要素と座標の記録
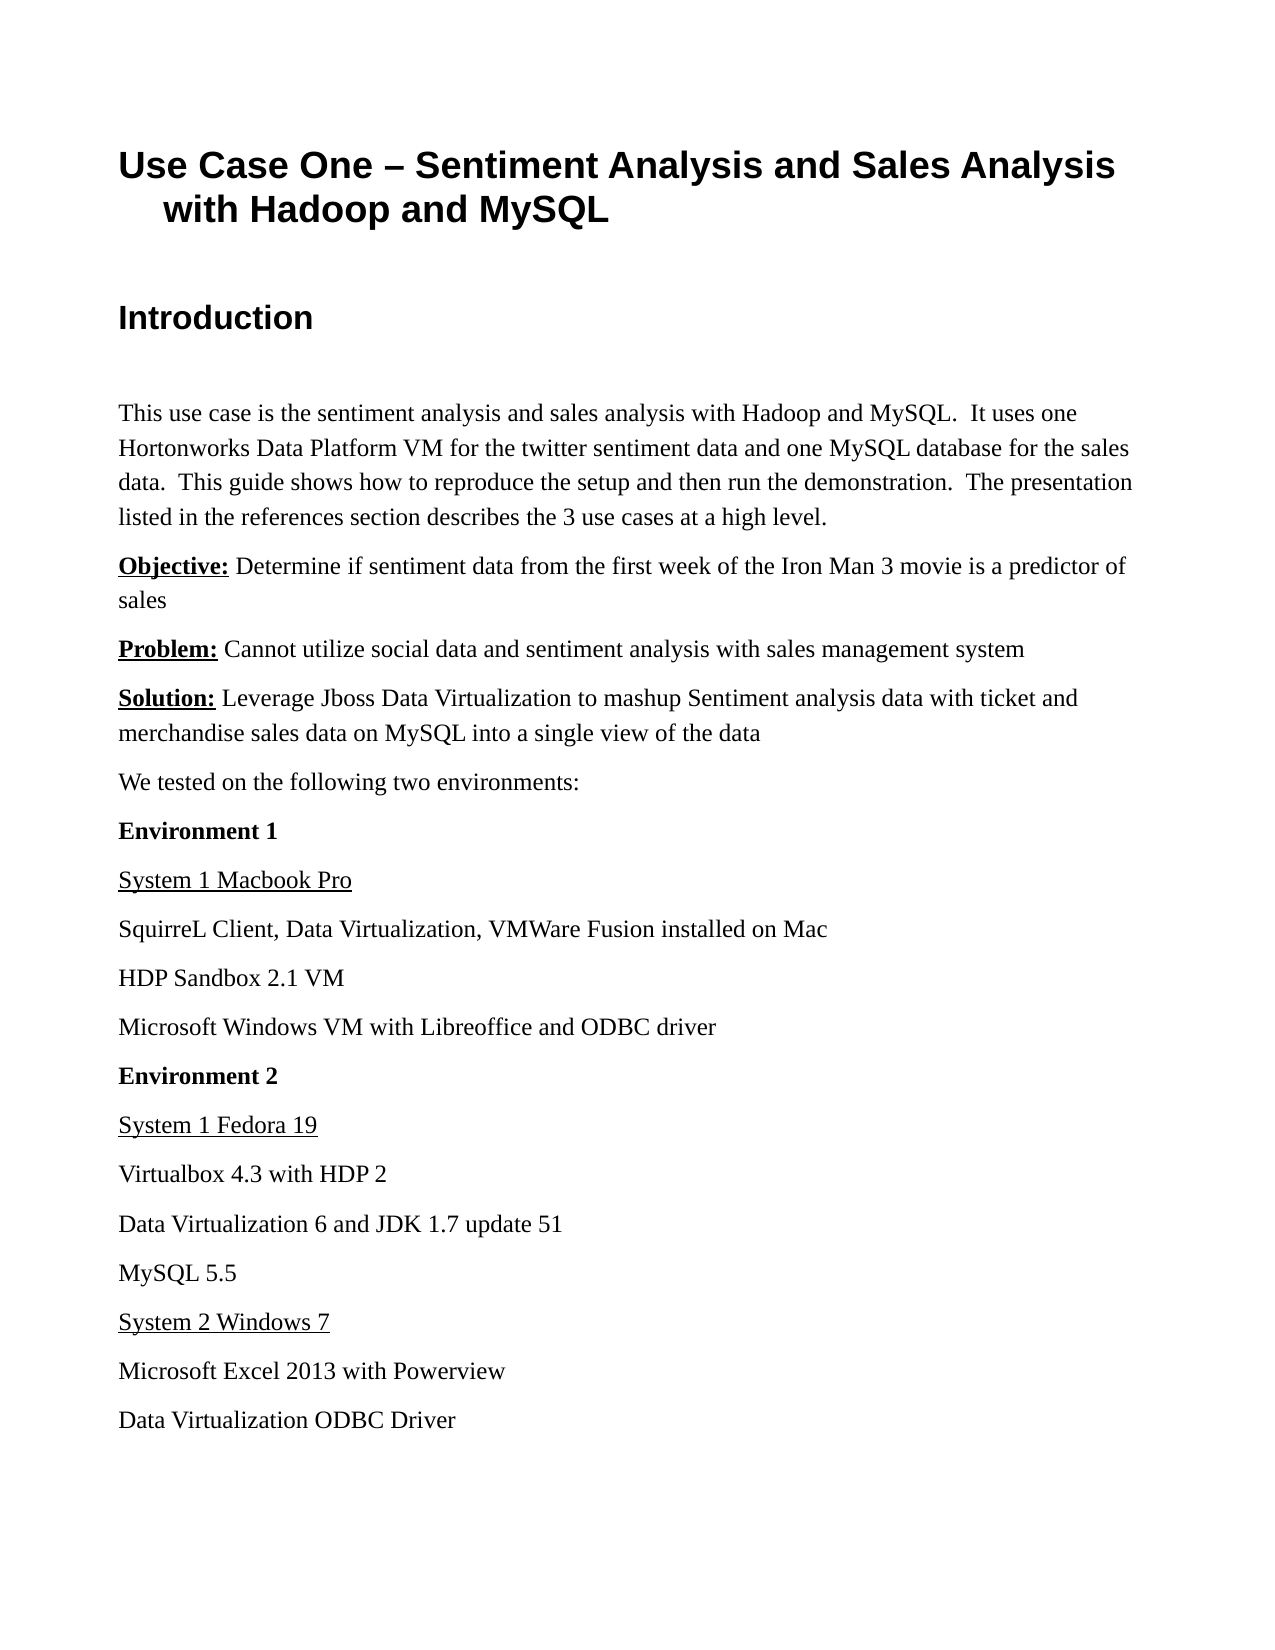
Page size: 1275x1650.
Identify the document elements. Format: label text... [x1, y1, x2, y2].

text Microsoft Excel 2013 with Powerview [118, 1356, 1157, 1384]
text Virtualbox 4.3 with HDP 2 [118, 1159, 1157, 1188]
text Problem: Cannot utilize social data and sentiment analysis with sales management system [118, 634, 1157, 663]
text System 1 Macbook Pro [118, 865, 1157, 894]
text Environment 1 [118, 816, 1157, 845]
text HDP Sandbox 2.1 VM [118, 963, 1157, 992]
text We tested on the following two environments: [118, 767, 1157, 796]
text This use case is the sentiment analysis and sales analysis with Hadoop and MySQL. It uses one Hortonworks Data Platform VM for the twitter sentiment data and one MySQL database for the sales data. This guide shows how to reproduce the setup and then run the demonstration. The presentation listed in the references section describes the 3 use cases at a high level. [118, 398, 1157, 531]
text Solution: Leverage Jboss Data Virtualization to mashup Sentiment analysis data with ticket and merchandise sales data on MySQL into a single view of the data [118, 683, 1157, 747]
text MySQL 5.5 [118, 1258, 1157, 1286]
text Environment 2 [118, 1061, 1157, 1090]
text Objective: Determine if sentiment data from the first week of the Iron Man 3 movie is a predictor of sales [118, 551, 1157, 614]
text Microsoft Windows VM with Libreoffice and ODBC driver [118, 1012, 1157, 1041]
text Data Virtualization 6 and JDK 1.7 update 51 [118, 1209, 1157, 1237]
text SquirreL Client, Data Virtualization, VMWare Fusion installed on Mac [118, 914, 1157, 943]
subtitle Use Case One – Sentiment Analysis and Sales Analysis with Hadoop and MySQL [118, 143, 1157, 230]
text System 1 Fedora 19 [118, 1111, 1157, 1139]
text System 2 Windows 7 [118, 1307, 1157, 1336]
subtitle Introduction [118, 298, 1157, 337]
text Data Virtualization ODBC Driver [118, 1405, 1157, 1434]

- **練習問題**: 上の行にある「MySQL」をすべて「PostgreSQL」に置き換え、ほかは変えずに書き換えてください。画像は解答に含めないでください。

- **完全な解答**:
Page size: 1275x1650.
Identify the document elements. Format: label text... [x1, y1, x2, y2].

text Microsoft Excel 2013 with Powerview [118, 1356, 1157, 1384]
text Virtualbox 4.3 with HDP 2 [118, 1159, 1157, 1188]
text Problem: Cannot utilize social data and sentiment analysis with sales management system [118, 634, 1157, 663]
text System 1 Macbook Pro [118, 865, 1157, 894]
text Environment 1 [118, 816, 1157, 845]
text HDP Sandbox 2.1 VM [118, 963, 1157, 992]
text We tested on the following two environments: [118, 767, 1157, 796]
text This use case is the sentiment analysis and sales analysis with Hadoop and PostgreSQL. It uses one Hortonworks Data Platform VM for the twitter sentiment data and one PostgreSQL database for the sales data. This guide shows how to reproduce the setup and then run the demonstration. The presentation listed in the references section describes the 3 use cases at a high level. [118, 398, 1157, 531]
text Solution: Leverage Jboss Data Virtualization to mashup Sentiment analysis data with ticket and merchandise sales data on PostgreSQL into a single view of the data [118, 683, 1157, 747]
text PostgreSQL 5.5 [118, 1258, 1157, 1286]
text Environment 2 [118, 1061, 1157, 1090]
text Objective: Determine if sentiment data from the first week of the Iron Man 3 movie is a predictor of sales [118, 551, 1157, 614]
text Microsoft Windows VM with Libreoffice and ODBC driver [118, 1012, 1157, 1041]
text Data Virtualization 6 and JDK 1.7 update 51 [118, 1209, 1157, 1237]
text SquirreL Client, Data Virtualization, VMWare Fusion installed on Mac [118, 914, 1157, 943]
subtitle Use Case One – Sentiment Analysis and Sales Analysis with Hadoop and PostgreSQL [118, 143, 1157, 230]
text System 1 Fedora 19 [118, 1111, 1157, 1139]
text System 2 Windows 7 [118, 1307, 1157, 1336]
subtitle Introduction [118, 298, 1157, 337]
text Data Virtualization ODBC Driver [118, 1405, 1157, 1434]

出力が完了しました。